Les commerçants de Derb Omar font rarement partie de réseaux ou de groupes, peut-on lire sur le document de l’étude. 4% des commerces font partie d’un réseau ou d’un groupe industriel. Et seulement 7% des commerces sont structurés juridiquement sous forme de personnes morales.
En terme de clientèle, Derb Omar est fréquenté par deux catégories hétérogènes :
- Commerçants-revendeurs ayant des modes d’approvisionnement et de logistique assez contraignants et représentant 30% du chiffre d’affaire de la zone.
- Clientèle de type particuliers ou assimilés et qui pèse 70% du volume d’affaires de la zone.

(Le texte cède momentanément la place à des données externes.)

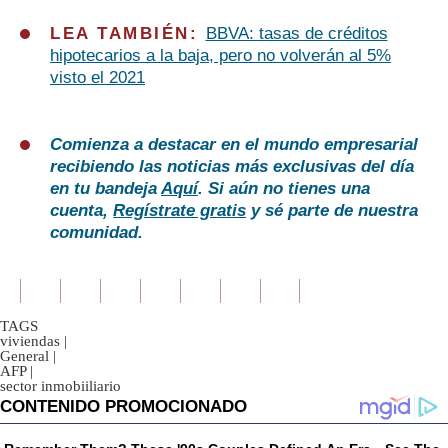
LEA TAMBIÉN:
BBVA: tasas de créditos
hipotecarios a la baja, pero no volverán al 5%
visto el 2021
Comienza a destacar en el mundo empresarial
recibiendo las noticias más exclusivas del día
en tu bandeja
Aquí
. Si aún no tienes una
cuenta,
Regístrate gratis
y sé parte de nuestra
comunidad.
TAGS
viviendas
|
General
|
AFP
|
sector inmobiiliario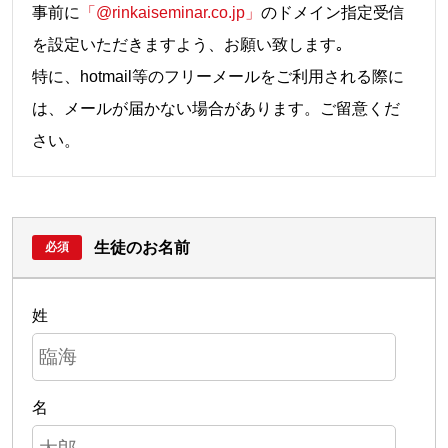
事前に
「@rinkaiseminar.co.jp」
のドメイン指定受信
を設定いただきますよう、お願い致します｡
特に、hotmail等のフリーメールをご利用される際に
は、メールが届かない場合があります。ご留意くだ
さい。
生徒のお名前
姓
名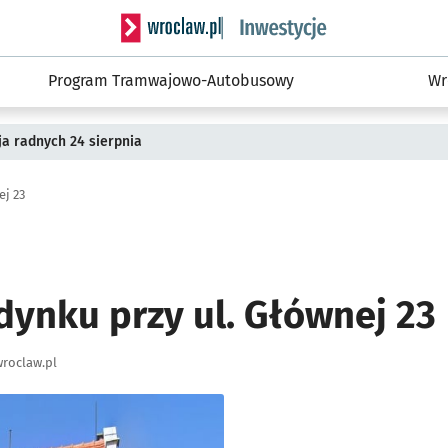
Serwis informacyjny wroclaw.pl podserwis: #
Program Tramwajowo-Autobusowy
Wr
a radnych 24 sierpnia
j 23
ynku przy ul. Głównej 23
roclaw.pl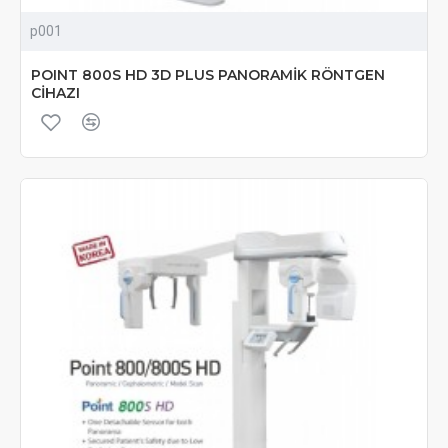
p001
POINT 800S HD 3D PLUS PANORAMİK RÖNTGEN
CİHAZI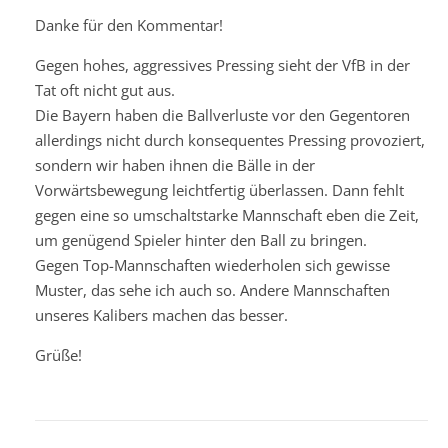
Danke für den Kommentar!
Gegen hohes, aggressives Pressing sieht der VfB in der
Tat oft nicht gut aus.
Die Bayern haben die Ballverluste vor den Gegentoren
allerdings nicht durch konsequentes Pressing provoziert,
sondern wir haben ihnen die Bälle in der
Vorwärtsbewegung leichtfertig überlassen. Dann fehlt
gegen eine so umschaltstarke Mannschaft eben die Zeit,
um genügend Spieler hinter den Ball zu bringen.
Gegen Top-Mannschaften wiederholen sich gewisse
Muster, das sehe ich auch so. Andere Mannschaften
unseres Kalibers machen das besser.
Grüße!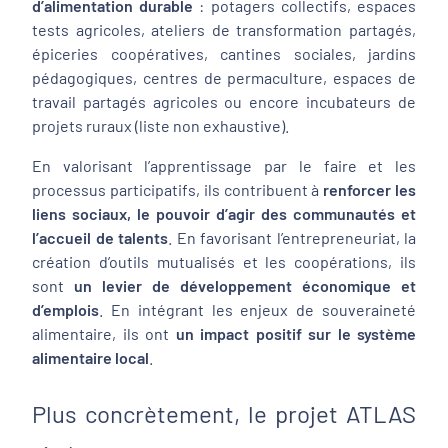
d’alimentation durable
: potagers collectifs, espaces
tests agricoles, ateliers de transformation partagés,
épiceries coopératives, cantines sociales, jardins
pédagogiques, centres de permaculture, espaces de
travail partagés agricoles ou encore incubateurs de
projets ruraux (liste non exhaustive).
En valorisant l’apprentissage par le faire et les
processus participatifs, ils contribuent à
renforcer les
liens sociaux, le pouvoir d’agir des communautés et
l’accueil de talents
. En favorisant l’entrepreneuriat, la
création d’outils mutualisés et les coopérations, ils
sont
un levier de développement économique et
d’emplois
. En intégrant les enjeux de souveraineté
alimentaire, ils ont
un impact positif sur le système
alimentaire local
.
Plus concrètement, le projet ATLAS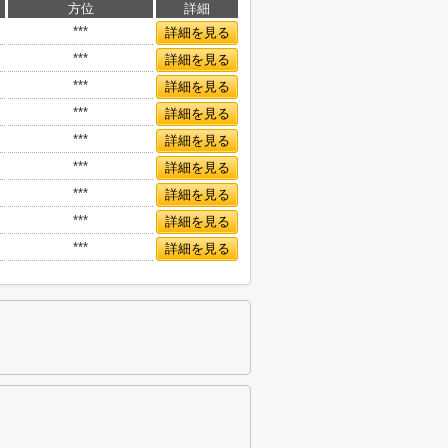
方位
詳細
***
詳細を見る
***
詳細を見る
***
詳細を見る
***
詳細を見る
***
詳細を見る
***
詳細を見る
***
詳細を見る
***
詳細を見る
***
詳細を見る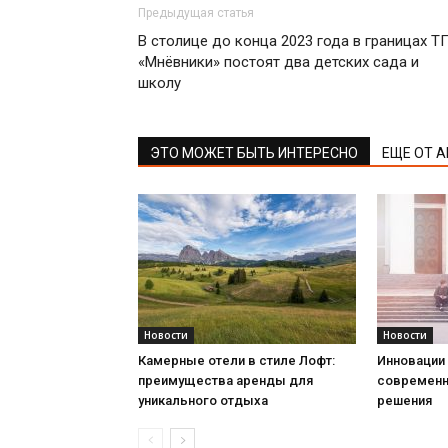
Предыдущая статья
В столице до конца 2023 года в границах Т
«Мнёвники» постоят два детских сада и
школу
ЭТО МОЖЕТ БЫТЬ ИНТЕРЕСНО
ЕЩЕ ОТ 
Новости
Новости
Камерные отели в стиле Лофт:
Инновации 
преимущества аренды для
современн
уникального отдыха
решения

Les classes à faible et à moyen revenus représentent l’essentiel des clients de Derb Omar, les clients appartenant aux classes aisées ont migré vers les surfaces spécialisées et les réseaux franchisés.
Pour ce qui est des sources d’approvisionnement des commerçants de Derb Omar, l’étude explique qu’il s’agit essentiellement de de trois sources :
- Industrie nationale : 21% des commerçants vendent exclusivement des produits de fabrication nationale.
- L’import : 20% des commerçants s’approvisionnent exclusivement à l’étranger, essentiellement en Chine et en Europe. Les produits d’importation représentent aujourd’hui 26% de l’activité du site. La Chine et l’Union européenne occupent les premières positions pour les origines des produits importés avec 10% de parts marché pour chacun.
- Produits de la contrebande ou de la contrefaçon : phénomène dont l’ampleur n’est pas mesurée.
Ainsi, par la force des choses, la zone de Derb Omar est devenue une plateforme de transport et de logistique traitant des volumes importants. Selon l’étude, « l’activité de transport de marchandises permet de charger, sur le site, un tonnage annuel d’environ 1.300.000 tonnes, dont de 500.000 tonnes émanent d’autres places commerciales de Casablanca ».
Ces volumes mobilisent un parc de 700 véhicules de plusieurs types : camions, camionnettes, triporteurs, utilitaires et semi-remorques.
Le projet de requalification de Derb Omar part du principe qu’il dispose d’une importante marge de progrès en matière de constructibilité. « Conformément au plan d’aménagement, le potentiel de constructibilité est estimé au double de l’existant », est-il mentionné dans l’étude.
Cela dit, la zone est principalement occupée par des propriétaires privés essentiellement des héritiers. Etant une zone commerciale, les transactions immobilières sont assez faibles, et le mode d’exploitation privilégié par les commerçants est dominé par la détention de pas-de-porte dont les prix atteignent des valeurs allant de 40.000 DH à 120.000 DH par m2.